The Afterlife
under Date Night,JudaismI ran into the store with my loaded gun, pointing at children’s heads so that I could steal their tennis shoes, after double parking in two parallel handicap spots, even though I’m not handicapped whatsoever. I then started thinking that if there is a pleasant place where souls go after they die, it really doesn’t matter because I don’t think there is one. We’re all organic beings and we’re just going to die and then rot and that will be it. Any good or bad we will have ever done in this world will never have mattered because even if our deeds have repercussions, they will eventually also fade into nothing because everybody will eventually die.
Then I started thinking, “Hey, I get to drink beer in an hour.” I think that life all boils down to the continuous struggle between the fact that all humans instinctively know that there is no afterlife and the fact that there are so many places that will serve you beer. Be honest, whenever you have an inner monologue with yourself about whether or not something happens to you after you die, you always slightly side with the fact that there’s probably nothing. When you kill an ant, does the fact that that ant has an eternal soul ever cross your mind? No. It doesn’t. What makes you better than an ant? If ants don’t go to heaven, then neither do we. An ant has never killed a person. An ant has never laundered money. An ant has never gone out on a date with a perfectly friendly ant guy and then left after an hour, after an obvious lie that her ant mom was really crazy and obsessive and that she just had to go back to the pile now.

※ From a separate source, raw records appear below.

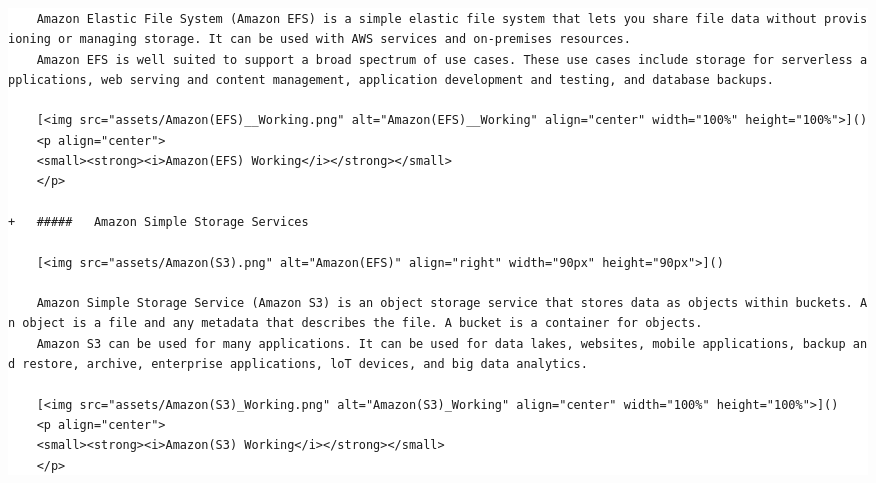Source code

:         Amazon Elastic File System (Amazon EFS) is a simple elastic file system that lets you share file data without provisioning or managing storage. It can be used with AWS services and on-premises resources.
        Amazon EFS is well suited to support a broad spectrum of use cases. These use cases include storage for serverless applications, web serving and content management, application development and testing, and database backups.

        [<img src="assets/Amazon(EFS)__Working.png" alt="Amazon(EFS)__Working" align="center" width="100%" height="100%">]()
        <p align="center">
        <small><strong><i>Amazon(EFS) Working</i></strong></small>
        </p> 

    +   #####   Amazon Simple Storage Services

        [<img src="assets/Amazon(S3).png" alt="Amazon(EFS)" align="right" width="90px" height="90px">]()

        Amazon Simple Storage Service (Amazon S3) is an object storage service that stores data as objects within buckets. An object is a file and any metadata that describes the file. A bucket is a container for objects.
        Amazon S3 can be used for many applications. It can be used for data lakes, websites, mobile applications, backup and restore, archive, enterprise applications, loT devices, and big data analytics.

        [<img src="assets/Amazon(S3)_Working.png" alt="Amazon(S3)_Working" align="center" width="100%" height="100%">]()
        <p align="center">
        <small><strong><i>Amazon(S3) Working</i></strong></small>
        </p>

However, the best argument I can think of for the fact that there is a heaven is that God doesn’t want living people to know that there is a heaven, because if they do, then everybody will be nice and great all of the time, and then heaven won’t be that good comparatively. God needs our lives to be difficult and sad. Otherwise there’s no payoff. I realize there’s like ten holes in this paragraph already. New paragraph.

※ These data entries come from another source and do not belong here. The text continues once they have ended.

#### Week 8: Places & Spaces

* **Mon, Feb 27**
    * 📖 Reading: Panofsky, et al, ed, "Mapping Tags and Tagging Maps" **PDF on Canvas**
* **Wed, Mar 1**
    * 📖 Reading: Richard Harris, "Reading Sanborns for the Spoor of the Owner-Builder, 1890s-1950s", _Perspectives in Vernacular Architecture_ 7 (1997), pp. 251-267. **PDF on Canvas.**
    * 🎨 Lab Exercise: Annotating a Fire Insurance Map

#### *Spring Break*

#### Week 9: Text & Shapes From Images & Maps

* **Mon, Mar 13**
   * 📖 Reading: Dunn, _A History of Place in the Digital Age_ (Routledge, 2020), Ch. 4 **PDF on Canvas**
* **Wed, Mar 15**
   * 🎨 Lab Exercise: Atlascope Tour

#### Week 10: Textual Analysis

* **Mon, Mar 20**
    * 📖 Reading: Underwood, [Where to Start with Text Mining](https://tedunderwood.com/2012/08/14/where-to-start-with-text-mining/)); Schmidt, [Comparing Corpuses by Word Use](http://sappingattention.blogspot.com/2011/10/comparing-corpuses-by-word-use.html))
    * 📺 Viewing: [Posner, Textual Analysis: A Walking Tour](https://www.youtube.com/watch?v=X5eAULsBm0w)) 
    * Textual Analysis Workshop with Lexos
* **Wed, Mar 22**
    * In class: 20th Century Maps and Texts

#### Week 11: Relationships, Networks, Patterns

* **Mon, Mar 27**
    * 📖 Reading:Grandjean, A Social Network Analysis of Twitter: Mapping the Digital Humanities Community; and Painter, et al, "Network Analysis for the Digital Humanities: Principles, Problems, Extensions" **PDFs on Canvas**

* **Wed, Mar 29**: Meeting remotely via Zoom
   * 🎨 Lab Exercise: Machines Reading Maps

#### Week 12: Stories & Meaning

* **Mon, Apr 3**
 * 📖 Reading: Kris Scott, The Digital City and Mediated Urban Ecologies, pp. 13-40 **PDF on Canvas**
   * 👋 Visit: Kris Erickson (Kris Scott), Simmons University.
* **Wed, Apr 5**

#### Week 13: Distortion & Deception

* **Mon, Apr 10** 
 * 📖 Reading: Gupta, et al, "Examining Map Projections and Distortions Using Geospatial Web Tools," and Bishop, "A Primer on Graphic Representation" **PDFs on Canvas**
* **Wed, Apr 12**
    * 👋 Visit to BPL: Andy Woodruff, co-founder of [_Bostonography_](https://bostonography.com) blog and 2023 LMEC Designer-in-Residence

I don’t really know what the hookup stance is on the afterlife because I don’t think any hookup person knows. Every time anyone asks a hookup person about our stance on the afterlife, we always say something like, “Well, we don’t believe in hell.” “Well, do you believe in heaven?” “I don’t think so.” “Then, what do you believe in?” “I really have no idea. I really need to go to the store to get some tennis shoes, though.”